演習本文:
私はドイツ市民権を持つているため,1955年の11月,4年半のシベリヤ流刑生活の後に故国に帰ることができました。でも,ミーメル地区,リスアニア,ラトビア,エストニア,ベサラビア,ウクライナ,そしてロシヤの他の地区からシベリヤに来ている多くのヱホバの証者は,ドイツ市民権を持つていないため,今でも酷寒の地に居ります。それらの証者たちの皆さんは,世界各地にいるヱホバの証者に,シベリアの生活を報告してもらいたいと,私に依頼しました。

ロシヤの軍隊がドイツ各地を占領していた頃,私はミーメルの東プルシアに住んでいました。ヱホバの証者である私は,すでに6年以上もの年月,ヒットラー政権下のいろいろな牢獄や刑務所に入れられていました。ヒットラーがミーメル(現在のクライベダ)撤退を命じたとき,この地方に住んでいた大多数の人々は,ドイツに逃げ込みました。でも私はその時逃げなかつたのです。ヱホバの証者に塗炭の苦しみをなめさせたヒットラー政権に頼ろうなどという気持は毛頭ありませんでした。極悪のヒットラー政権よりは,共産主義者の方が少しは良いだろうと多寡をくくつていたのです。だが,私の見当はまるつきり的外れでした! この世は,たしかに見えざる支配者サタンに導かれ,支配されています。私は,今や一点の疑いもなく,そのことを確信しています。

共産主義者の政府もヱホバの証者を迫害します。この点では,ヒットラー政権と寸分も違つてはいません。ロシヤ人の侵入とともに,牧師たちは逃げ去つて,羊を見棄ててしまいました。ヱホバの証者は,悲哀のどん底にいた人々に神の御国のことを伝道いたしました。ヱホバの証者に,伝道してもらいたいと依頼されたのも再三再四の事柄でした。その結果,この地方に多くの会衆が設立されました。多数の人々はヱホバに献身して,水のバプテスマをうけたのです。当時,手許にあつた二,三部の『ものみの塔』は,定期的な集会で研究されただけでなく,再印刷されて人々に配布されました。しかし,このことは,ロシヤ秘密警察に嗅ぎつけられてしまつたのです。拘引されたことは,数える事ができない程です。そしてヱホバの証者の教えと制度に関する尋問を長時間に亙つて行われてから,釈放される始末でした。秘密警察がスパイを会衆内に忍び込ませて,私たちの話し合う事を探らせたことは確かです。私たちは何も隠しませんでした。私たちは神の御言葉を伝道すると共に,この世の唯一つの希望である神の御国に依り頼んでいました。1949年,私は約300人が出席した集会で講演をすることができたのです。私の使用した聖句は,イザヤ書 25章6-8節aでした。そして,この聖句から,ヱホバは彼に仕える者に豊かな祝福を注がれ,また死は勝利の中に呑まれてしまうであろう,そしてヱホバは地の表より涙を拭い取られると共に,ヱホバの民のはずかしめは地から取り除かれるであろう,まつたくヱホバがこれを語られたのである,と私は指摘しました。

提供データ:
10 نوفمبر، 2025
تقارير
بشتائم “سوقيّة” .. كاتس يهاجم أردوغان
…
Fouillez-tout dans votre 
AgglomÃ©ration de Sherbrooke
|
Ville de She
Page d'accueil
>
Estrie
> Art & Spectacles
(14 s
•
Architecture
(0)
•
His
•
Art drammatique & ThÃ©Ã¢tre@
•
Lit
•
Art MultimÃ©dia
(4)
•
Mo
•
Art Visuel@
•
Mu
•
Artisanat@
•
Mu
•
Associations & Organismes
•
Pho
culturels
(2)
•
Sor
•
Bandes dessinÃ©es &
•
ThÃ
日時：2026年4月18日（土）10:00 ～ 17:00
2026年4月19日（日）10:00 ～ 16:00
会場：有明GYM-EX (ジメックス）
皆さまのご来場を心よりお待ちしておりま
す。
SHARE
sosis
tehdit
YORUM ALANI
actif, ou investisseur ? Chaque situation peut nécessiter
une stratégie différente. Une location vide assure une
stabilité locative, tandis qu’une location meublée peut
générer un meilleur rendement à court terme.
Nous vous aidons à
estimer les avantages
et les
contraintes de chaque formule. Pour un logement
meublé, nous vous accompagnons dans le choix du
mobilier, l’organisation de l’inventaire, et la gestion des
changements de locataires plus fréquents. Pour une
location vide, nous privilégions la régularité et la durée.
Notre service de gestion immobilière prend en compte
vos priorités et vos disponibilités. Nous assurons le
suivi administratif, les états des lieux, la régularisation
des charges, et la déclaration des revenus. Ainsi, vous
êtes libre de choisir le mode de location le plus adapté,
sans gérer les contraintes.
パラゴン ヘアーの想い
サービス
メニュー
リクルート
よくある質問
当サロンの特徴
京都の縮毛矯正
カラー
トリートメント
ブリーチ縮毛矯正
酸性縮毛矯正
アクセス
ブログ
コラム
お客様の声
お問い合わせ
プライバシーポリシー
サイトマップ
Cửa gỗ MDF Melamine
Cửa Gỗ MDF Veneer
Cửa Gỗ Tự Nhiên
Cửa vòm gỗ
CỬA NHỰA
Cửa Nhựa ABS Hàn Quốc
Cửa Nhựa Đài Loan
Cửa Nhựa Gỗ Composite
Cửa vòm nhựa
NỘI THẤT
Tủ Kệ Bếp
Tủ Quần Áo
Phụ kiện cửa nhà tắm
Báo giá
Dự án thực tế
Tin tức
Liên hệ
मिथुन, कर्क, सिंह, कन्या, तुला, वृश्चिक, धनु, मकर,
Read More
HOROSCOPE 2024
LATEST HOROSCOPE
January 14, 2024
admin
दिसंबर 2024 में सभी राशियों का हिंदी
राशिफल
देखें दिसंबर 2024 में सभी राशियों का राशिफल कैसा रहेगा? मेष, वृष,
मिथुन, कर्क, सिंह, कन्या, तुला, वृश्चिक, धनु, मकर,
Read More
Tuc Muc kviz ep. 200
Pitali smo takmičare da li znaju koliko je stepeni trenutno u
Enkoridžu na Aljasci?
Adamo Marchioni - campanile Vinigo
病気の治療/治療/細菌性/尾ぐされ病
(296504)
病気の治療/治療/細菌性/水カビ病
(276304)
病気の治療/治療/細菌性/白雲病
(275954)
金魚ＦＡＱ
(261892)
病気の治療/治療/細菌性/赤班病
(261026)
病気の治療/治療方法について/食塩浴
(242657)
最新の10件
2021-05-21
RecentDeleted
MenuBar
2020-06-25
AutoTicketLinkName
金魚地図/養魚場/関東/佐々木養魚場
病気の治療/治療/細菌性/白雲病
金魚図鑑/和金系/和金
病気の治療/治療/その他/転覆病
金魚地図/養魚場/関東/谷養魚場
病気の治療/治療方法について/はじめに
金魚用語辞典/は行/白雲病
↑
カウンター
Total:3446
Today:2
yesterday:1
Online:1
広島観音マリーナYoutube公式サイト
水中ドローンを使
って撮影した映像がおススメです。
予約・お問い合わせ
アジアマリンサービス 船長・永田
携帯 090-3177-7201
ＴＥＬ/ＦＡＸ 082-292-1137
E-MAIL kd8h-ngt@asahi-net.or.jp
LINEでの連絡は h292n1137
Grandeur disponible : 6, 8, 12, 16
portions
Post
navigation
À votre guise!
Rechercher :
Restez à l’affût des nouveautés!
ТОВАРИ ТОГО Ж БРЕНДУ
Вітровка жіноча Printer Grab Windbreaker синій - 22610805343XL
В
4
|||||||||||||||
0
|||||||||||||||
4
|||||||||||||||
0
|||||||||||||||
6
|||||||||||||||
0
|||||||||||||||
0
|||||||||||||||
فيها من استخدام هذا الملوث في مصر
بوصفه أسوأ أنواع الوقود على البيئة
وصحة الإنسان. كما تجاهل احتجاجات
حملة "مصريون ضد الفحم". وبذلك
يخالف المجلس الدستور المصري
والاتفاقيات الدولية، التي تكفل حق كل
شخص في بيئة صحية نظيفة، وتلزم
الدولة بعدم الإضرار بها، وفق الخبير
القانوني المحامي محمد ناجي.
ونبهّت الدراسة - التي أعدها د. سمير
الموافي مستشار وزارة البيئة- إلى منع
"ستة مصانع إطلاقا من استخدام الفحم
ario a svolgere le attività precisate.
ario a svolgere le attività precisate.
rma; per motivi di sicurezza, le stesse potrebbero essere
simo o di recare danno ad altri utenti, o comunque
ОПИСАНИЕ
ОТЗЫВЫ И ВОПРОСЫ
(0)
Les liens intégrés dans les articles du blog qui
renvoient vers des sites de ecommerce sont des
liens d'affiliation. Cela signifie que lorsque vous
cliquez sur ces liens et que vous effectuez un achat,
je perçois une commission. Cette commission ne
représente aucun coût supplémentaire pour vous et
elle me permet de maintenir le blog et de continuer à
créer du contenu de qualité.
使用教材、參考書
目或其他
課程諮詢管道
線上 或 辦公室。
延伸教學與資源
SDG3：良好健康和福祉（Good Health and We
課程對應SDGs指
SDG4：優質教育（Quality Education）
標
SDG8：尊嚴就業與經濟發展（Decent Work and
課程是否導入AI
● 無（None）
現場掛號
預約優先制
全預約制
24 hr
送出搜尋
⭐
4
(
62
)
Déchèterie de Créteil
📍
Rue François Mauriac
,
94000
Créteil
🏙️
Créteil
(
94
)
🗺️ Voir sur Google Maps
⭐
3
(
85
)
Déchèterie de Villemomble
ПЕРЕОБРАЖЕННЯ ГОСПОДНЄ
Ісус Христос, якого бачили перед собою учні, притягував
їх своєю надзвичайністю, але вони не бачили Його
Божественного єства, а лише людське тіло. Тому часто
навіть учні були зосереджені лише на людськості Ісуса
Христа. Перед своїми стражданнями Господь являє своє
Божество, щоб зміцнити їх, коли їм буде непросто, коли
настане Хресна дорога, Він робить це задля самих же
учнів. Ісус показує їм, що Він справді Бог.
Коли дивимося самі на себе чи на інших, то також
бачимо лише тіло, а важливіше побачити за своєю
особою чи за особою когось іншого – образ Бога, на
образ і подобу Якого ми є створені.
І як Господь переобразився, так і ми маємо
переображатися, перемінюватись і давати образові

課題の構成:
a - シベリア流刑についての本文で、1949年に書き手が講演をした集会には約何人が出席しましたか。
b - シベリア流刑についての本文を、最後の文のあとから書き継いでください。

解答一覧:
a - 約300人です。

b -
翌日,街を歩いている時,私は逮捕されました。2日間,警察に拘引されていましたが,長時間にわたる尋問の後にやつと釈放されたのです。数日の後,またまた警察に再出頭するよう命ぜられ,今度は,ヱホバの証者の制度に関する正確な報告書を作成せよと命ぜられました。時機に適つた多くの他の真理をも添えて,すでに設立されているヱホバ神の御国についての報告を提出いたしました。また,ヒットラー政権下でヱホバの証者がひどい迫害をうけたことや,1934年10月7日に,多くの地にいるヱホバの証者の会衆からベルリンの国務省に送られた電報のことをも指摘しました。その電報文は次のようです,『ヱホバの証者に対する貴殿の不法なる処置は,全地の善意の人々を驚かせ,神の名を汚している。ヱホバの証者に対してこれ以上迫害することを止めよ。迫害を止めないならば,神は貴殿と貴殿の国家政党を亡ぼすであろう。』

この報告書がモスコーの警察本部に回送されたにちがいありません。1950年9月,ヱホバの証者に対する恐ろしい迫害の第一波がこの地にやつてきました。或る晩,強壮な兄弟や数人の姉妹は,警察によつて逮捕され,ビルナにある国務省刑務所に入れられました。其処に半年拘留されて後に,やつとモスコーから刑の宣告が来ました。その宣告によると,兄弟姉妹の大部分の者は10年間の投獄を言渡されたのです。6ヵ月にわたる容赦ない尋問や迫害をうけた後では,兄弟たちの神経はヘトヘトに疲れ果てていました。それに訊問中にうけた無道な仕打のため,多数の人はひどく苦しみました。その中の或る人々は,刑務所から労働収容所に移されています。多くの人々は,炭鉱の地下で働かせられました。また別の人々は,はるか北にあるボルクタの収容所に送られ,今でもヱホバの証者のある者はここで働かせられています。

ボルクタは,とても寒いところです。その地方では,植物はひとつも生えません。冬は長く,夏は短いのです。多くの兄弟たちは,残酷な共産主義者の課すひどい割当仕事のため,癈人同様の病弱者になつてしまいました。その中のある者は,シベリアにいる家族のところに送られています。

1951年3月の下旬,迫害の第二波が襲いました。以前に逮捕されなかつた老人,女子供たち,そして幼児や,前の逮捕を逃れた他の者たちは,拘引されてしまいました。この時は,一人残らず逮捕され,シベリア行の貨物汽車のところまでトラックで運ばれました。持ち物は,少量の小麦粉,すこしの衣服ぐらいというように,ほんの僅かなものに限られてしまつたのです。少数の人々は,ベッドを持つて行くことができました。その他のものは,みな警察当局に没収されてしまつたのです。そして,共産主義者は,聖書か『ものみの塔』文書がありはしまいか,と荷物を一つ残らず注意深く調べました。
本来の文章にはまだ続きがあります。